▸ **Data excerpts**:
####
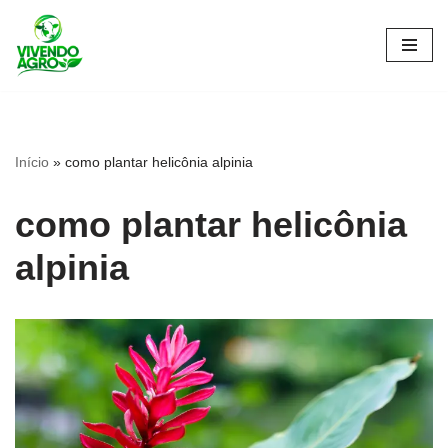
Pular
para
o
conteúdo
Início
»
como plantar helicônia alpinia
como plantar helicônia
alpinia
####
▸ **What you are asked to do**: Although the records contain pictures, the output must hold only their exact wording.

▸ **Response to this task**:
Pular
para
o
conteúdo
Início
»
como plantar helicônia alpinia
como plantar helicônia
alpinia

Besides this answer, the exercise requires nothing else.